Il grande salone, capace di contenere tutta la “famiglia” (termine con cui si indicavano anche tutti i dipendenti del signore) era il locale attorno al quale la vita della dimora di campagna ruotava. Qui il signore si mostrava quotidianamente nel suo splendore, assiso al posto d’onore al centro della cosiddetta tavola alta, collocata su di una pedana rialzata lungo una parete di fondo. Il rimanente della “famiglia”
prendeva posto, in ordine decrescente di importanza, ai due lati del signore, e quindi alle tavole lungo le pareti laterali: al centro delle quali erano collocate le saliere, e
trovarsi “sopra” o “sotto” il sale è una frase indicativa di qualifica sociale tuttora viva nella lingua inglese.
I grandi saloni erano rettangolari, e la quarta parete, unica contro cui non fossero disposti tavoli – il braccio libero della U – cominciò in epoca Tudor a ospitate una sorta di costruzione caratteristicamente inglese, detta screen, schermo o transenna.
Può darsi che l’origine degli screens Tudor fosse anch’essa medievale.
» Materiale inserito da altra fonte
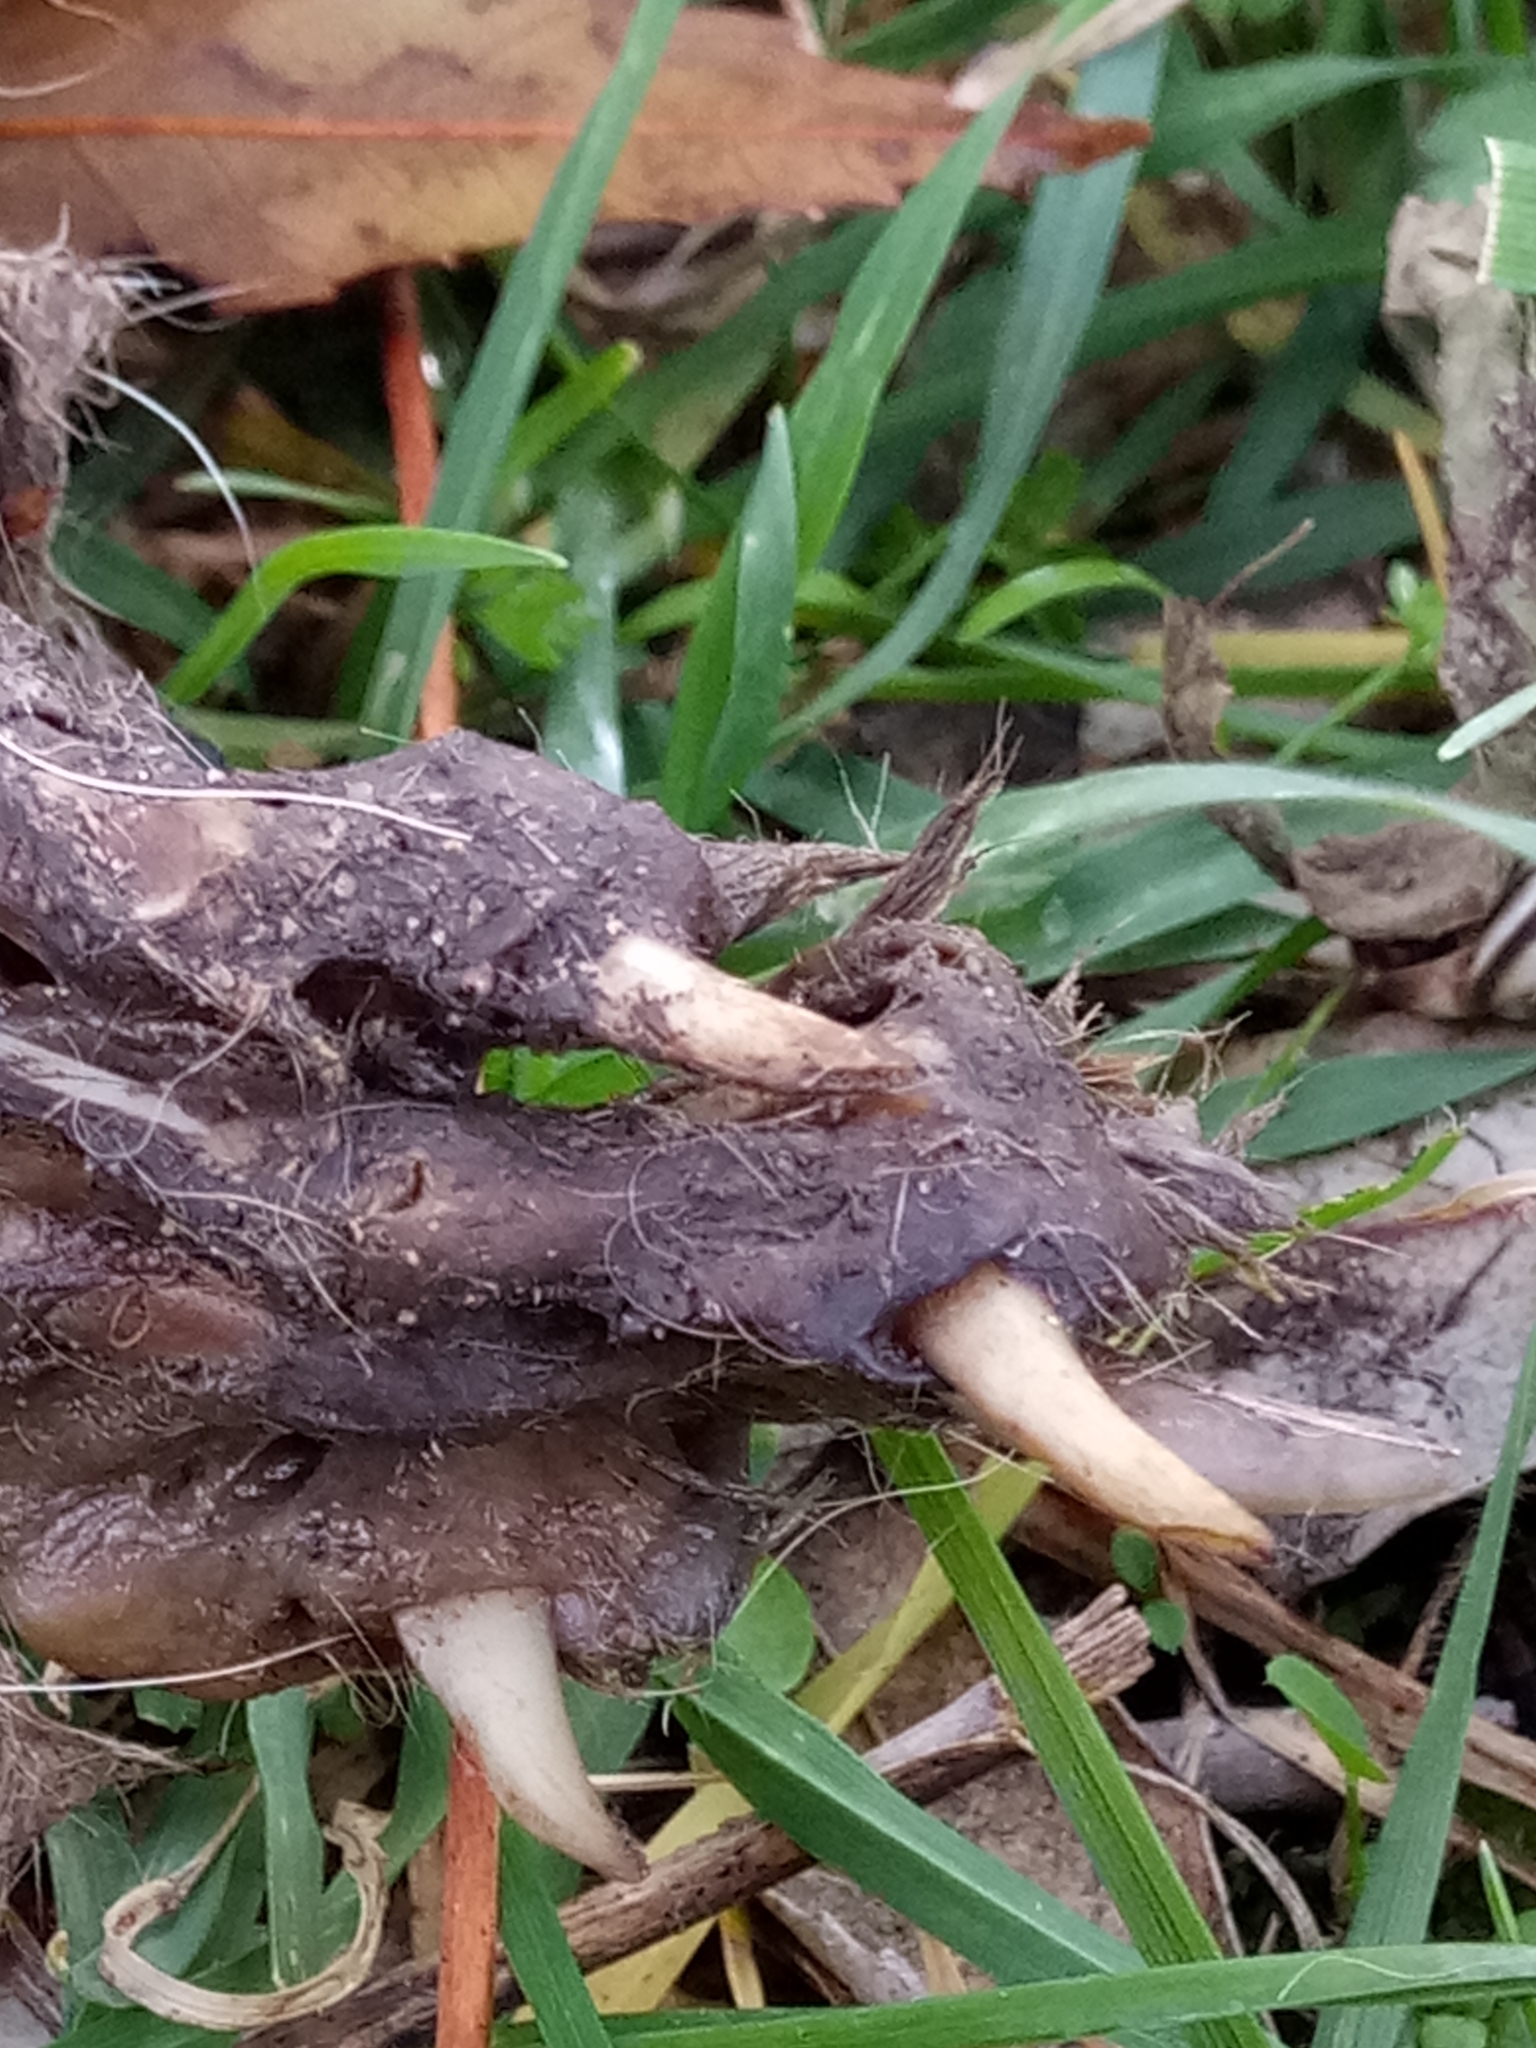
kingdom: Animalia
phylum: Chordata
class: Mammalia
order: Carnivora
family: Canidae
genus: Vulpes
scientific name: Vulpes vulpes
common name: Red fox
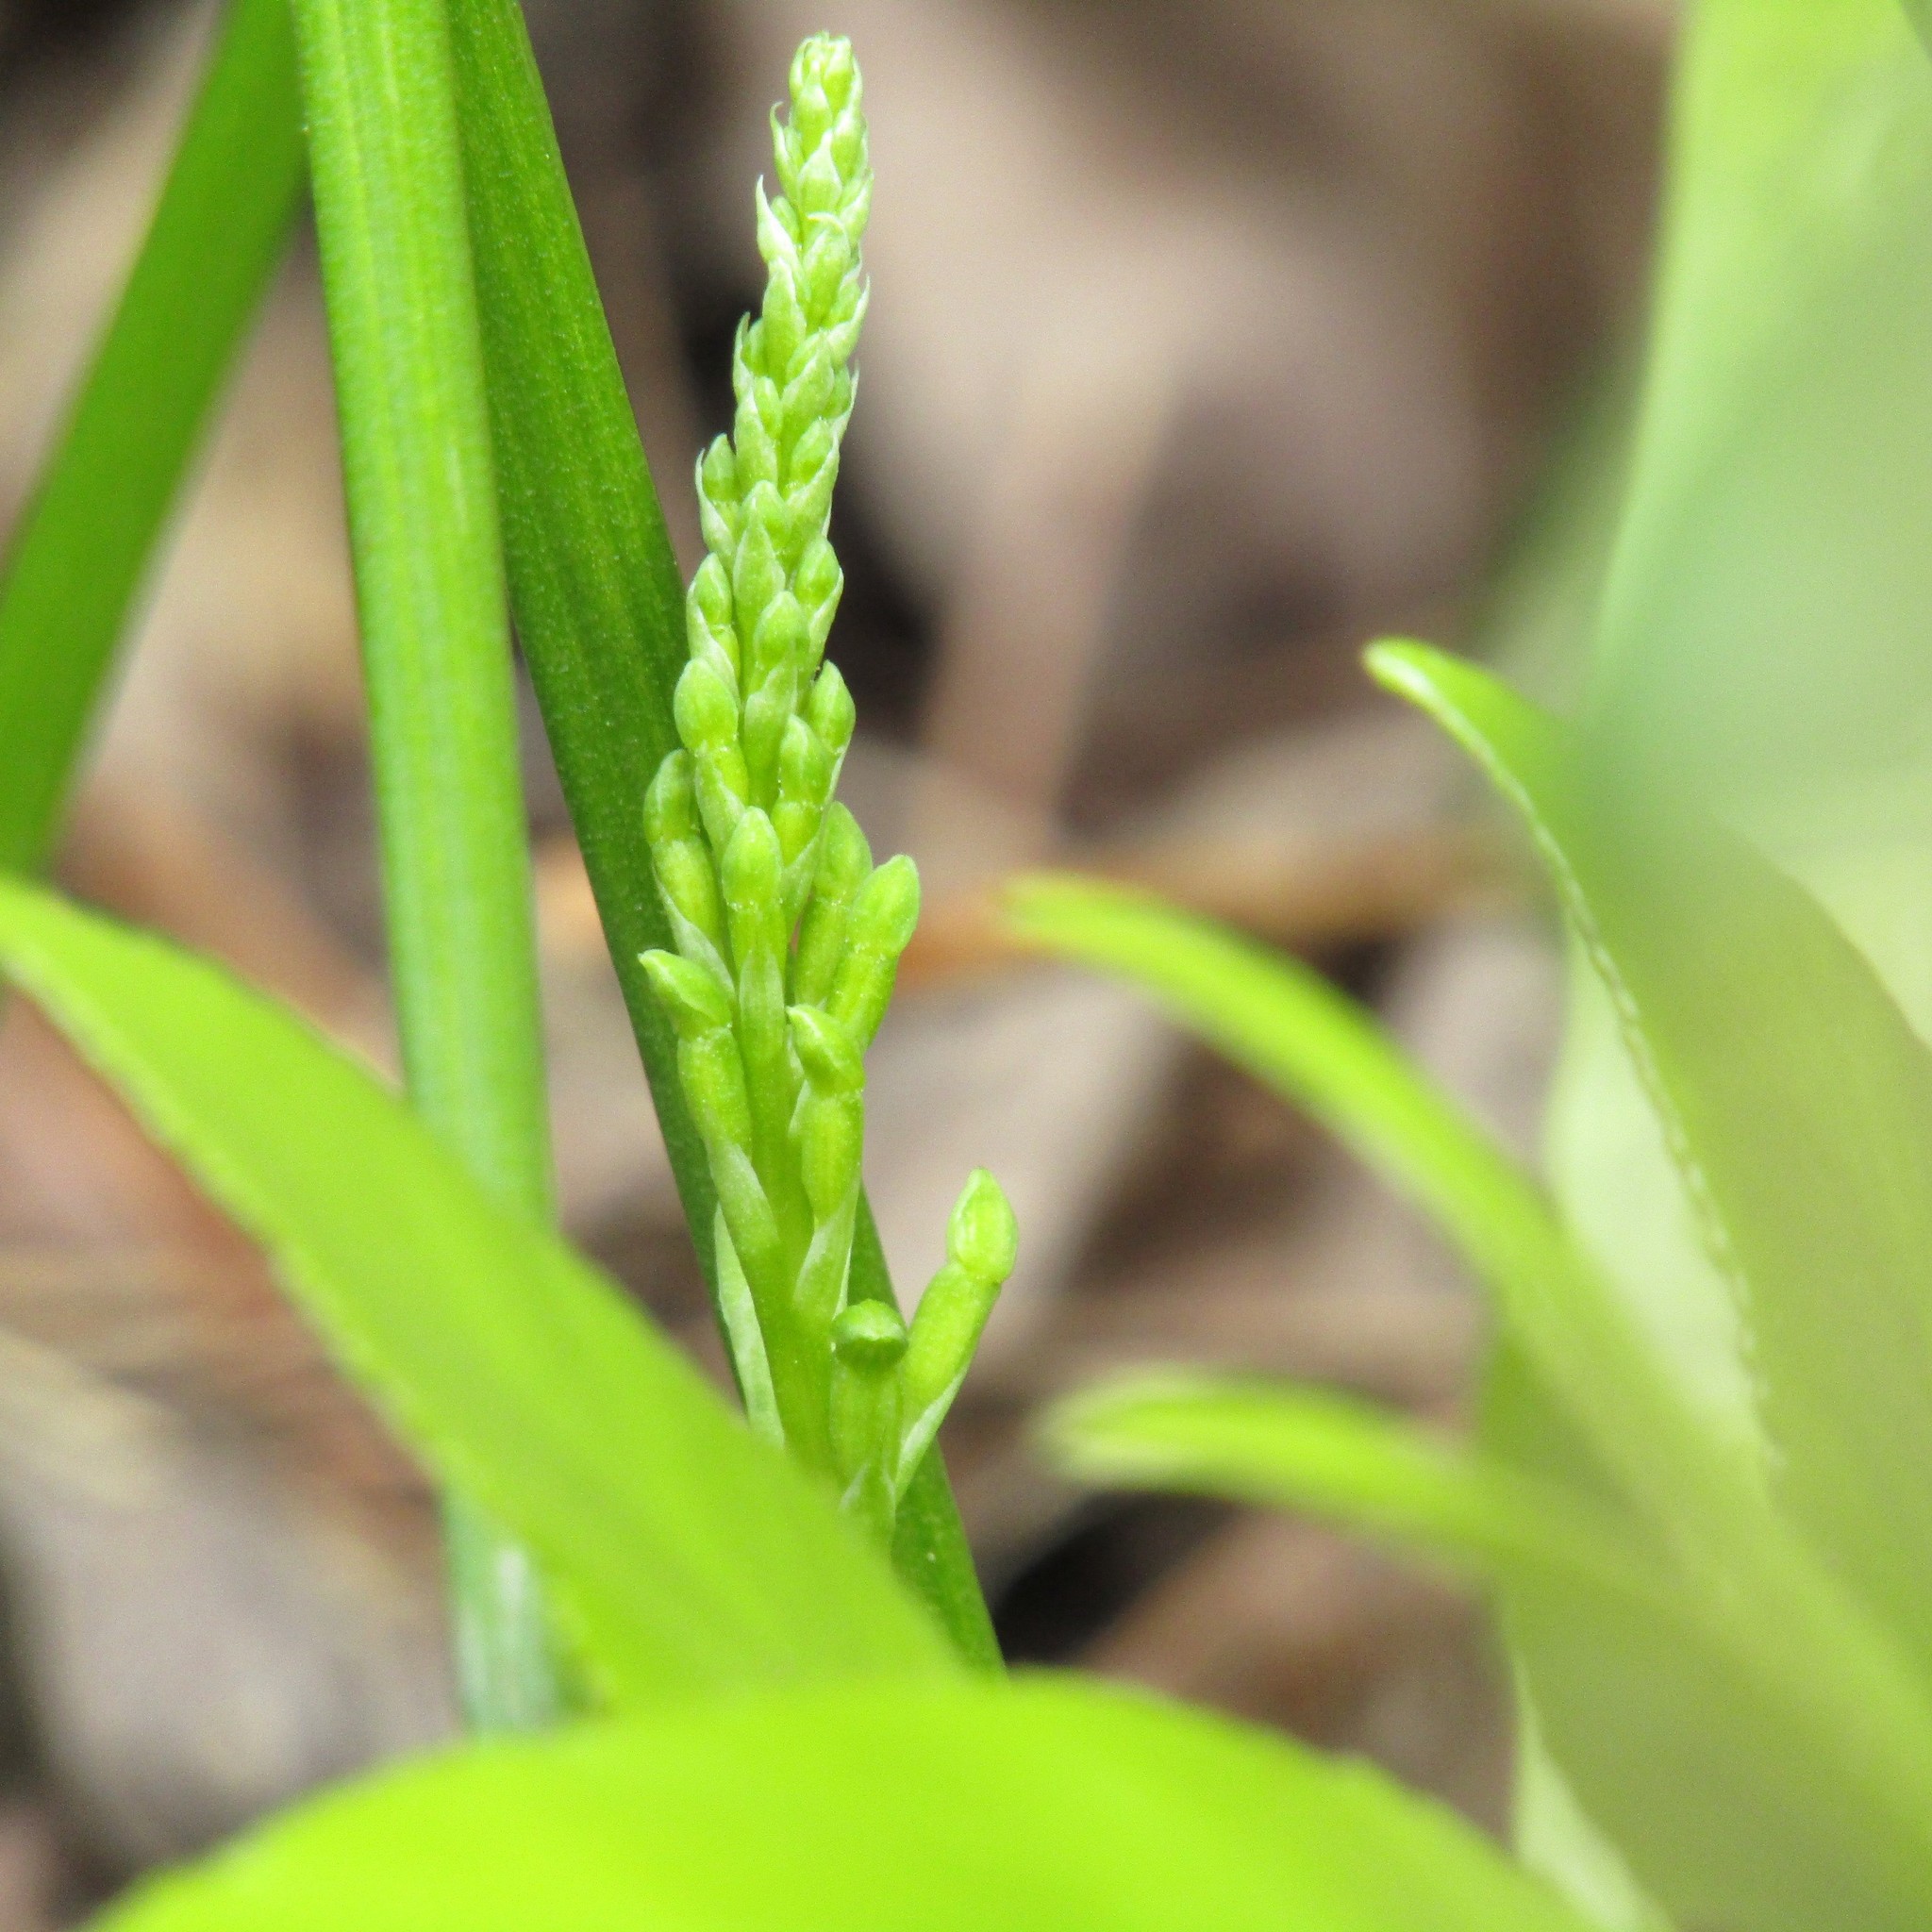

In epoca Tudor lo screen serviva a ridurre le dimensioni del salone separandolo dalle cucine e fornendo al contempo un passaggio fra due stanze o cortili laterali. Si trattava in pratica di una parete di legno con due porte; questa parete non arrivava fino al soffitto, ed era spesso sormontata da una galleria praticabile. Costituiva anche una specie di fondale decorativo per il salone, adorno di intagli, nicchie per statue, ecc.
Era in questo spazio – la U dei tavoli, con le autorità al centro del braccio più breve; e il fondale costituito dallo screen, con le due porte – che avvenivano nel Medioevo, durante i banchetti, le esibizioni di giocolieri e menestrelli; e più tardi, una volta che se ne fu diffuso l’uso, quelle di vere e proprie piccole troupes di attori. Il dramma storico elisabettiano Sir Tomas More di Anthony Munday (c. 1592) ci mostra una troupe del genere, ingaggiata per una rappresentazione di contorno a un banchetto in onore del sindaco di Londra; l’epoca è il regno di Enrico VIII. Gli attori si trovano in difficoltà: manca una barba finta, e l’uomo mandato a cercarla non è pronto quando viene il suo turno. Allora lo stesso padrone di casa, il potente Lord cancelliere, si alza e improvvisa la parte, sostituendo l’assente. Ma poi l’annuncio che il banchetto è pronto fa rinviare il resto della commedia a più tardi.